(Dataset entries)
# # # # # # #

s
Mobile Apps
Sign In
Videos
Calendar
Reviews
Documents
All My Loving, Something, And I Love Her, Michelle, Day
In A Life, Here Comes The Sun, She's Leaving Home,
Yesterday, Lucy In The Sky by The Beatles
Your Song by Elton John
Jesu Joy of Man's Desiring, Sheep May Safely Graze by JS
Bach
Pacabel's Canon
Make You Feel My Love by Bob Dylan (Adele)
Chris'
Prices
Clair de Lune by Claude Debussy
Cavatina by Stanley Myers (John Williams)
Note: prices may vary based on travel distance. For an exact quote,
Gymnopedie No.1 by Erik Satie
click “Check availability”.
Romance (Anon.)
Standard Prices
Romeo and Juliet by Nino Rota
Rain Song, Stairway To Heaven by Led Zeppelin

# # # # # # #

# ASSIGNMENT:
Your answer should be only the number of lines in the entries above that hold the string "Love".

# SOLUTION TO THIS TASK:
2